Task to carry out
Your response should be a copy of each line in the listing below that includes the word "images".

Material to process

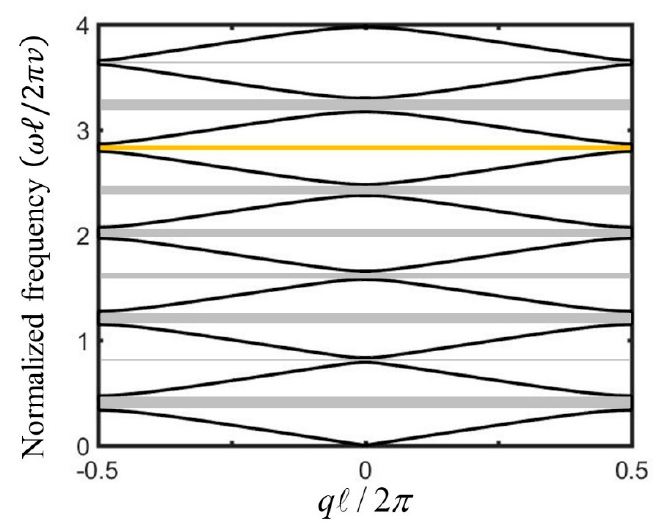
Figure 2. The band structure (solid black curves) with the parameters ρ A = 2704 kg/m 3 , ρ B = 8100 kg/m 3 , ℓ A = 0.6759 ℓ and ℓ B = 0.3241 ℓ . Grey and orange strips represent the band gaps. The topological properties of the orange strip are considered in our main text.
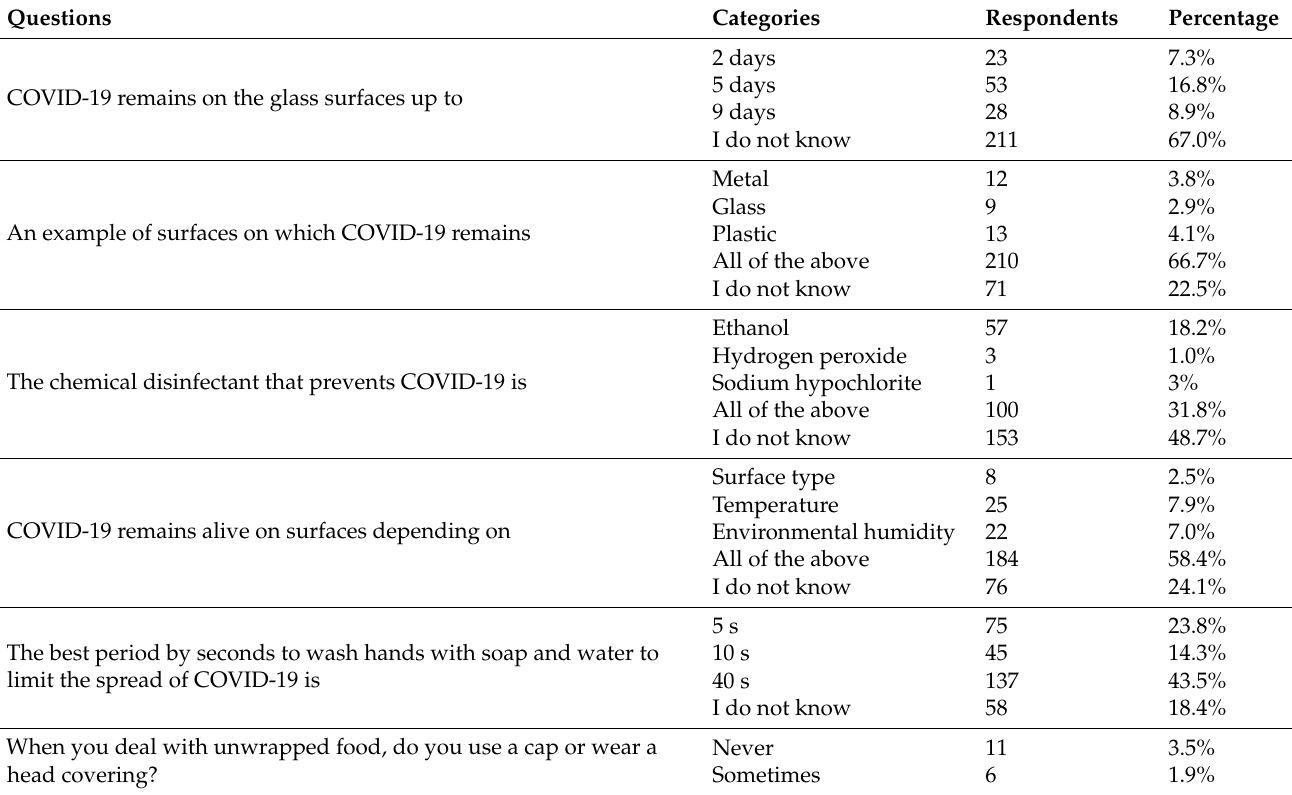
Table 5. Food handlers’ knowledge about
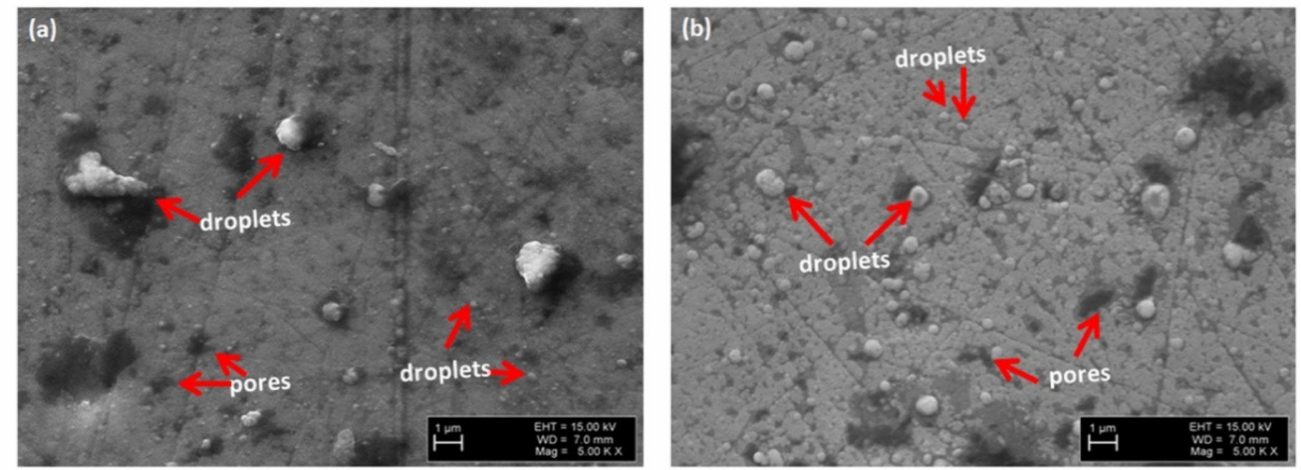
Figure 1. SEM images of the pristine surface of ( a ) ta-C and ( b ) Al 2 O 3 /ta-C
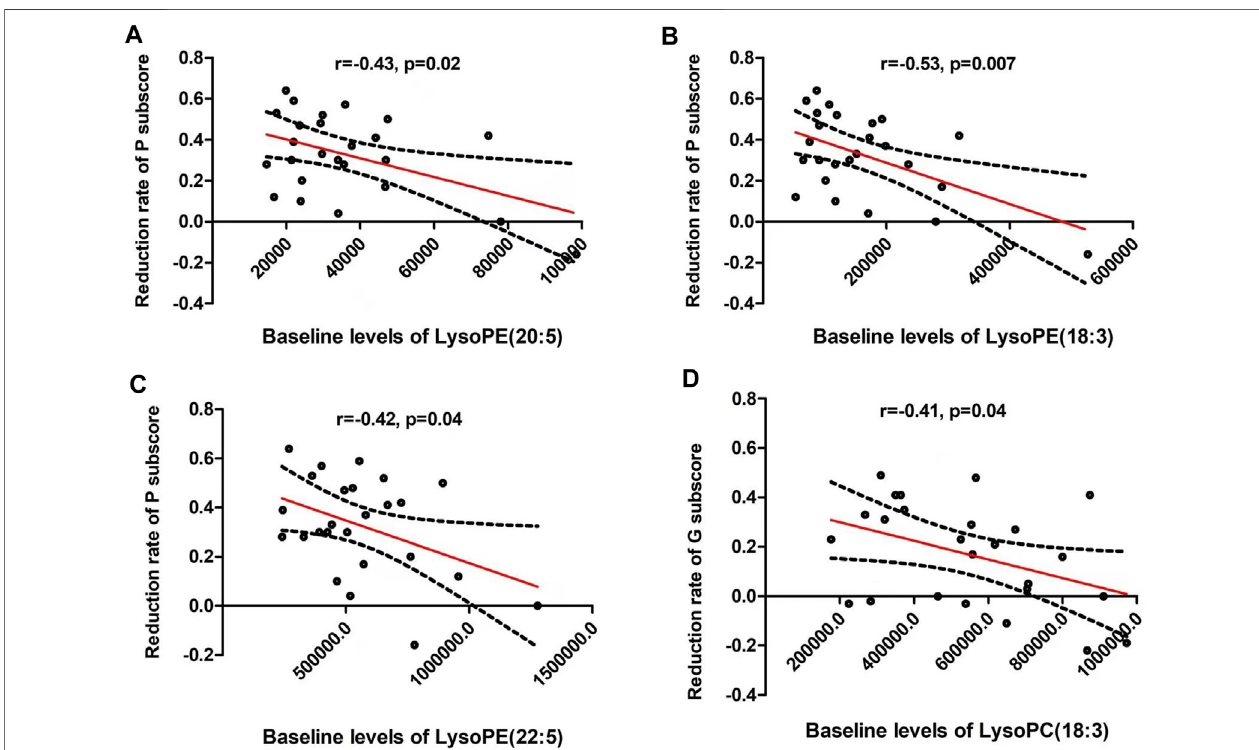
FIGURE3| ThereductionrateofPANSSpositivesubscorewasnegativelycorrelatedwithbaselinelysophosphatidylethanolamine(LPE)(20:5)( r (cid:2) − 0.47, p (cid:2) 0.02) (A) , LPE (18:3) ( r (cid:2) − 0.53, p (cid:2) 0.007) (B) and LPE (22:5) ( r (cid:2) − 0.42, p (cid:2) 0.04) (C) . In addition, LPC(18:3) was negatively correlated with the reduction rate of general psychological subscore ( r (cid:2) − 0.41, p (cid:2) 0.04) (D) . The red line represents the trend line, and the dashed black line is the 95% con fi dence interval.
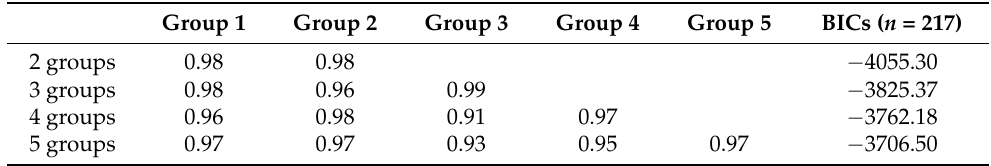
Figure 3. Group-based pain trajectories for the first 10 days after surgery. Pain trajectories for the first 10 days after the operation. 1 is the low group, accounting for 23.3%; 2 is the low-moderate-low group, accounting for 19.7%; and 3 is the high-low group, accounting for 57.0%. VAS indicates vis- ual analog scale. Fifty-seven percent of patients were in the high-low group, 23.3% were in the low group, and 19.7% were in the low to moderate-low group. The characteristics of patients in the trajectory group are summarized in Table 3. The percentage accumulation histogram between the surgery and track groups is shown in Figure 4. The following is a summary of the main demographic and clinical characteristics of each pain track group: Low: The initial pain in patients with this trajectory was mild until it exhibited a downward trend. The average age of the patients was 41.8 ± 11.7 years, and the male to female ratio was approximately 6:4. The mean BMI was 25.1 ± 3.7 kg/m 2 . The proportion of patients receiving PPH and fistulectomy is almost equal; one patient received seton therapy. Nearly half of the surgeons were chief physicians with rich clinical experience. The preoperative anxiety and pain behavior scores were 0.7 ± 0.5 and 1.9 ± 1.1, respec- tively. The total consumption of postoperative nonsteroidal analgesics was 2.2 ± 0.5 g.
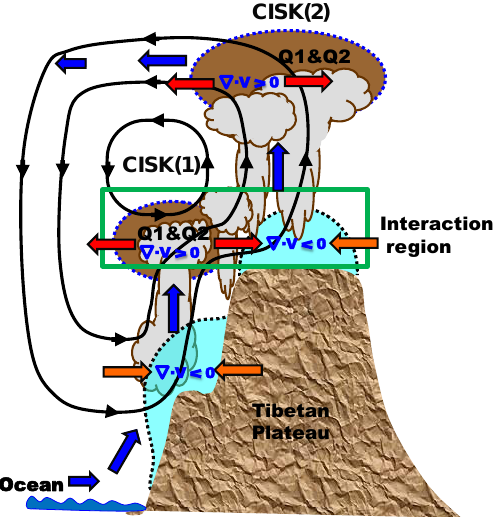
Figure 7. A diagram of the summary on two ladders of CISK-like processes with two couplings of heat source Q 1 and moisture sink Q 2 over the TP’s southern slopes and main platform in forcing wa- ter vapor flows climbing up the TP, which is marked with soil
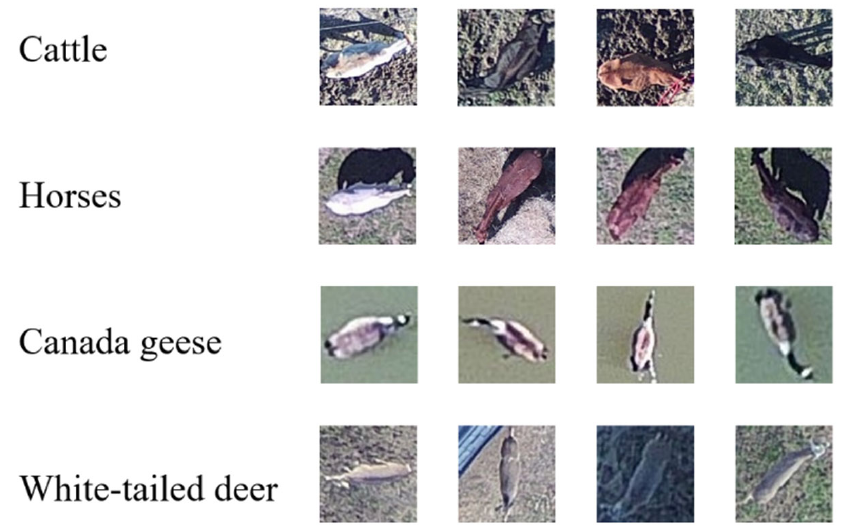
Figure 3. Sample images from dataset used in study.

Solution
Figure 1. SEM images of the pristine surface of ( a ) ta-C and ( b ) Al 2 O 3 /ta-C
Figure 3. Sample images from dataset used in study.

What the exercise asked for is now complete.